In early projects, we often took client briefs and internal processes at face value. That led to decisions based on outdated habits or unspoken assumptions, such as who the real end-user was or what success actually looked like.
Now, before kicking off a build, we ask our team to write down the assumptions we’re making about the user, timelines, tools, or hand-offs. Then we question each one. That five-minute exercise has helped us catch misalignment early and avoid hours of rework later.

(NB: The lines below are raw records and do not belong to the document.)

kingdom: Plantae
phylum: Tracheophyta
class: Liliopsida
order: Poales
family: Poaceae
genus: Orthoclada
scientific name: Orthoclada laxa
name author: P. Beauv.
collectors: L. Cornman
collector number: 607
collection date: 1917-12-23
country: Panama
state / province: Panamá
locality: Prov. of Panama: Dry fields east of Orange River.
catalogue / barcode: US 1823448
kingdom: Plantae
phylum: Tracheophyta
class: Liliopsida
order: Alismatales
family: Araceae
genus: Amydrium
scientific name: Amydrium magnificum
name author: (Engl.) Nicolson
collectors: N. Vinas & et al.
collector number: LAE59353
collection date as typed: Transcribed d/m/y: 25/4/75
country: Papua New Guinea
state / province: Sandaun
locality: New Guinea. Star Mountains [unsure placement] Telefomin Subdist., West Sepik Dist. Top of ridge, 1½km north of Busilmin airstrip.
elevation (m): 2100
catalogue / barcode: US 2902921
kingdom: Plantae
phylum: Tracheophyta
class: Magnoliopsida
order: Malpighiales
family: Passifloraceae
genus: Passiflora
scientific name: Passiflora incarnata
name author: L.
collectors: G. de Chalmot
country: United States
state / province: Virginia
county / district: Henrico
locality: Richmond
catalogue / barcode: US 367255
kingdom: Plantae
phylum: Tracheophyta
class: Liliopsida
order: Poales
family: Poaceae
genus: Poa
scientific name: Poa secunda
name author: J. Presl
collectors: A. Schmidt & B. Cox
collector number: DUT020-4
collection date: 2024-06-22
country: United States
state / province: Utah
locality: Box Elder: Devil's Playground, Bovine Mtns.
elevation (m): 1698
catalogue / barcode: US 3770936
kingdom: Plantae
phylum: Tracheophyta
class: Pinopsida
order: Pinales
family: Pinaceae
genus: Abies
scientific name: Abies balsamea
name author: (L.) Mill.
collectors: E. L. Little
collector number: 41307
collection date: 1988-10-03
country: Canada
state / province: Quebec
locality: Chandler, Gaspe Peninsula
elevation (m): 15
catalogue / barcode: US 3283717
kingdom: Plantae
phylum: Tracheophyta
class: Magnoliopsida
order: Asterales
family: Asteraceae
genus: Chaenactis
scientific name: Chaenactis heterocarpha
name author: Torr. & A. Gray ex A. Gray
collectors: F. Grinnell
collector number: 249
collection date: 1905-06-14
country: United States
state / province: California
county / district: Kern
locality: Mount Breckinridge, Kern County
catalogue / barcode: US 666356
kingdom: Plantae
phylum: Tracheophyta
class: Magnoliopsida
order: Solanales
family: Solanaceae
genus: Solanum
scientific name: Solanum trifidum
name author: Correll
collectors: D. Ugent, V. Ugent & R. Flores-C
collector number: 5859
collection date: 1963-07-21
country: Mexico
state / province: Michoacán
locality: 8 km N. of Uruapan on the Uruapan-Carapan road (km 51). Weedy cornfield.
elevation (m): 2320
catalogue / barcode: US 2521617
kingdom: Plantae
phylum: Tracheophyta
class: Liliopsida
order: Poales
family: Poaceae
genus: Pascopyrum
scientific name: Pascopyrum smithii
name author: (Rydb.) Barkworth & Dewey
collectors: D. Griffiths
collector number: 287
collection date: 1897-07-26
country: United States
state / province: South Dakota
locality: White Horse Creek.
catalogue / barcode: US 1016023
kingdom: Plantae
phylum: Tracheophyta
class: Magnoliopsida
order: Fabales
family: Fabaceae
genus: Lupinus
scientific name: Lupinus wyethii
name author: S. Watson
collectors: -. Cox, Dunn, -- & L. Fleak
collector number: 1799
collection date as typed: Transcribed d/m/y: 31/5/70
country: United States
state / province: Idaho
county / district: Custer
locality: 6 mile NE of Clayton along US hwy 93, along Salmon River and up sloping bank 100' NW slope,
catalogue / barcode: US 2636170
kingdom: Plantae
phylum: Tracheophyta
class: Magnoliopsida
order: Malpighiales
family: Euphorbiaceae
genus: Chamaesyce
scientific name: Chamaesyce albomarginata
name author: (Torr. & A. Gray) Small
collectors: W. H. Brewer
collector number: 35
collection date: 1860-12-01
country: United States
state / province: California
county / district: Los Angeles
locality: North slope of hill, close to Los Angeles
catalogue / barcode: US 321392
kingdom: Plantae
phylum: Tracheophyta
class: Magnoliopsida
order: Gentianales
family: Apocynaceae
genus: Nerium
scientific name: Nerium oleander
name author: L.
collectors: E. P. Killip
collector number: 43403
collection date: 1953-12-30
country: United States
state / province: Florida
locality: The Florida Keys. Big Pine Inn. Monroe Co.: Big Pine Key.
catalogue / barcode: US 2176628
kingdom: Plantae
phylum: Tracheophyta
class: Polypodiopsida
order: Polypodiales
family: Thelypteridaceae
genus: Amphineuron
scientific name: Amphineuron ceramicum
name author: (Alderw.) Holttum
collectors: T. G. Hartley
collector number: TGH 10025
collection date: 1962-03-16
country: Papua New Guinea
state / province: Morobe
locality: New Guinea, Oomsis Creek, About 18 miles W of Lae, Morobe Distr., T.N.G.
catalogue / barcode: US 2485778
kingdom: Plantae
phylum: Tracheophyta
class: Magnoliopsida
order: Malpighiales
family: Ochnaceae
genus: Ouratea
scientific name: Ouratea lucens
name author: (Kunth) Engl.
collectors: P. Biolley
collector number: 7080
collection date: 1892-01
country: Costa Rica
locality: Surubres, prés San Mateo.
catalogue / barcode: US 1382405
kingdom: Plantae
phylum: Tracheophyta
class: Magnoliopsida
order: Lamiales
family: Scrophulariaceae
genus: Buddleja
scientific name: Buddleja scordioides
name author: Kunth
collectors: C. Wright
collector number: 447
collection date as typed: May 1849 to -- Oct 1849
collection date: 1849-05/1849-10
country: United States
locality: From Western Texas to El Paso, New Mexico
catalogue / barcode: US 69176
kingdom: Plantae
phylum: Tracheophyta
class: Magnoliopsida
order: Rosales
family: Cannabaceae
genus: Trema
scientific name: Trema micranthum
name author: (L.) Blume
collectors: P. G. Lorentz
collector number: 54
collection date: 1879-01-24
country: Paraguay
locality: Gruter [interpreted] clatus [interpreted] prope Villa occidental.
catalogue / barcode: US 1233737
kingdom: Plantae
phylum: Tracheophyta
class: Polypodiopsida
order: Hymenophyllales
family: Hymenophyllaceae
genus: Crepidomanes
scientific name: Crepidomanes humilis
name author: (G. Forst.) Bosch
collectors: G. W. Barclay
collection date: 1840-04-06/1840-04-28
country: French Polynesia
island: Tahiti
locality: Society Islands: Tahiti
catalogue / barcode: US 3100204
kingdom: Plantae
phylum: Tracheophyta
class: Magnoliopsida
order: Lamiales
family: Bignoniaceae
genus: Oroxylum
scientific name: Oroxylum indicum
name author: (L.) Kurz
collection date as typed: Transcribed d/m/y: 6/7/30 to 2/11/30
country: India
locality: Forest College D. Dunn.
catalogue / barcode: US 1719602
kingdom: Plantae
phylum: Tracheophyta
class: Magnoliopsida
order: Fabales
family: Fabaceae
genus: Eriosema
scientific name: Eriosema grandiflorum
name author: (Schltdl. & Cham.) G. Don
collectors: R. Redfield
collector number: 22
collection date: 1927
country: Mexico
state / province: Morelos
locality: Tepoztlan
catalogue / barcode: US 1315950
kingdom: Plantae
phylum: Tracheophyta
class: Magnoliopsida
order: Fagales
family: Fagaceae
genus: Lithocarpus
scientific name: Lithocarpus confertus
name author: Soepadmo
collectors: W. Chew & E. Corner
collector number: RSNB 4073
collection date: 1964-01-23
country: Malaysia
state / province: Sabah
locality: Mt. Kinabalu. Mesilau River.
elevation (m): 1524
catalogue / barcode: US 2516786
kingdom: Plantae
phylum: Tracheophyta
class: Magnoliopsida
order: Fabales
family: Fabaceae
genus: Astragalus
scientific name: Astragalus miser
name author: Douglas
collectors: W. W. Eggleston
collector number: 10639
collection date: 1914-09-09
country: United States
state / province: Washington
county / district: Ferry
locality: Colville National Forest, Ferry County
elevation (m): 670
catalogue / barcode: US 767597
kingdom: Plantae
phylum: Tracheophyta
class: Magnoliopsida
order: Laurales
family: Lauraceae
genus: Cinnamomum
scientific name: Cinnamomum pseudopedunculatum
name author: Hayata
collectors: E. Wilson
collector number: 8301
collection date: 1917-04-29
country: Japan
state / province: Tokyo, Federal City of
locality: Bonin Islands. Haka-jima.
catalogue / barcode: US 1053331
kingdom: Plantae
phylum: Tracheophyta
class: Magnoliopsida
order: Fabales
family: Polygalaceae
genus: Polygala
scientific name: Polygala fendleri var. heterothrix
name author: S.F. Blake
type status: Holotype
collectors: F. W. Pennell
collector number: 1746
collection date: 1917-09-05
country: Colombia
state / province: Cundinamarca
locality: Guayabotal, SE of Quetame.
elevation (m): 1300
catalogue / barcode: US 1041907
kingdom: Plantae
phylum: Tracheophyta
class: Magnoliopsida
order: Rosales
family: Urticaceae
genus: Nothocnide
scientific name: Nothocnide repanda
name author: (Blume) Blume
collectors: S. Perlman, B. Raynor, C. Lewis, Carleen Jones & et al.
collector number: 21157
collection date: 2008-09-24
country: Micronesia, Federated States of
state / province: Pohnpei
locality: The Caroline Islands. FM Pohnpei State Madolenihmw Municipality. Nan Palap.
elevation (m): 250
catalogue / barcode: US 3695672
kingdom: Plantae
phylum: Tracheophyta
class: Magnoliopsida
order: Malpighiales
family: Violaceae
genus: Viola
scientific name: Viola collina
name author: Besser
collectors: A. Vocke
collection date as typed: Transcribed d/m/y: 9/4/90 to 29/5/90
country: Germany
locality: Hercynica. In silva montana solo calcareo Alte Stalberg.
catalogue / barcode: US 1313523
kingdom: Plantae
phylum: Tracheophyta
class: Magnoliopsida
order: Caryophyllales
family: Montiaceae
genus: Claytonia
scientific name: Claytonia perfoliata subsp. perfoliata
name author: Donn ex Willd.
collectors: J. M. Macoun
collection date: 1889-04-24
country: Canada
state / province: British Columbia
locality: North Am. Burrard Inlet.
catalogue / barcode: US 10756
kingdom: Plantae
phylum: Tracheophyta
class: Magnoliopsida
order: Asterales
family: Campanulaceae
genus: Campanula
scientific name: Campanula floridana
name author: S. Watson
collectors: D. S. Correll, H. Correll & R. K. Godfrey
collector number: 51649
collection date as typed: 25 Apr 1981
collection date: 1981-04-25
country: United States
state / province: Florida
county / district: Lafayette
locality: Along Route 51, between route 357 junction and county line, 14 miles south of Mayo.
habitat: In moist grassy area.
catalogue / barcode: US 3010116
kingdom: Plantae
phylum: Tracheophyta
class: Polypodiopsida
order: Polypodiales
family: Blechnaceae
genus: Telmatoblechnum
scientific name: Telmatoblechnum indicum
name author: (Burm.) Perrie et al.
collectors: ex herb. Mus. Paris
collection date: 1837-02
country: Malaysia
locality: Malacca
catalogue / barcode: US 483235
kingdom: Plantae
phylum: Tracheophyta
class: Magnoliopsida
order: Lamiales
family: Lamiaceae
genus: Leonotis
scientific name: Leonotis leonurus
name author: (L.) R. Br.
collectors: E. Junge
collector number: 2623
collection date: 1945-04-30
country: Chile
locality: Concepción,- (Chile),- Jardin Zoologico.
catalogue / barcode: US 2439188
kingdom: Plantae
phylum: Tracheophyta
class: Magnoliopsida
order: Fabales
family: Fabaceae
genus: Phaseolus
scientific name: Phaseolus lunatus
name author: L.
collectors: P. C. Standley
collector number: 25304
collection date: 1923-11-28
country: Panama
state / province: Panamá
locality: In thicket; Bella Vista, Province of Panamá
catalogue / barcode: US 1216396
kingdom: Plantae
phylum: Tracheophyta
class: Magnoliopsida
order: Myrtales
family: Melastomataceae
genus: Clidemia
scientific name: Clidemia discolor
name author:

It’s a small habit, but it’s changed how we collaborate and deliver.
Vikrant Bhalodia
Head of Marketing & People Ops, WeblineIndia
Build for Users Not Specifications
One of the key questions I wish I had known earlier is: “What does it really mean to build for users, not just for specs?”
Early in my career, I focused mostly on getting the tech right—clean code, elegant architecture, ticking all the boxes in a feature spec. What I didn’t ask often enough was, “Is this actually solving the user’s problem in the best way?” That shift in thinking came later, but it changed everything.
It’s easy to get excited about a clever solution or the latest framework, but users don’t care about how smart the backend is if the product is confusing, slow, or doesn’t do what they expect. Some of my most impactful work happened when I started sitting closer to the problem—listening to user feedback, watching how people actually used the tools we built, and working side-by-side with product teams.
The biggest breakthroughs didn’t come from adding more AI magic. They came from understanding where users were stuck—what slowed them down or broke their flow—and designing features that felt like a natural extension of their work. Building for users means putting yourself in their shoes and staying close to their pain points, even if it means simplifying your original vision.
I wish I had learned that sooner: great engineering isn’t just what runs efficiently—it’s what helps people get things done.
Roman Martynenko
Fullstack Software Engineer, Founding Engineer, Henry AI
Plan for Real-World Scalability Early
One question I wish I had asked earlier is, “How will this scale under real-world conditions?” It’s easy to get caught up in building features quickly or optimizing for the current user base, but without thinking ahead to scalability, you risk expensive rework and performance issues later.
As we saw with some of our early-stage ticketing clients, a codebase that works fine with moderate traffic can quickly become unstable when sales spike. By asking this question early and investing in architecture reviews or code audits upfront, you can avoid bottlenecks and ensure long-term stability. It’s a mindset shift from reactive to proactive, and it makes a huge difference in building sustainable, high-performing systems.
Sergiy Fitsak
Managing Director, Fintech Expert, Softjourn
Consider Long-Term Tradeoffs in Decisions
One question that I wish I had asked earlier is: “What are the long-term trade offs of this decision?”
At the beginning of a tech career, it is appealing to optimize for what is best today: a framework, an architecture, or a Band-Aid fix. However, most technical decisions carry hidden expenses that only materialize over time: complexity, scalability boundaries, and maintenance burden. Forcing the consideration of long-term tradeoffs early on develops a mindset of durability over convenience. It’s the difference between shipping code and building systems that can confidently be evolved.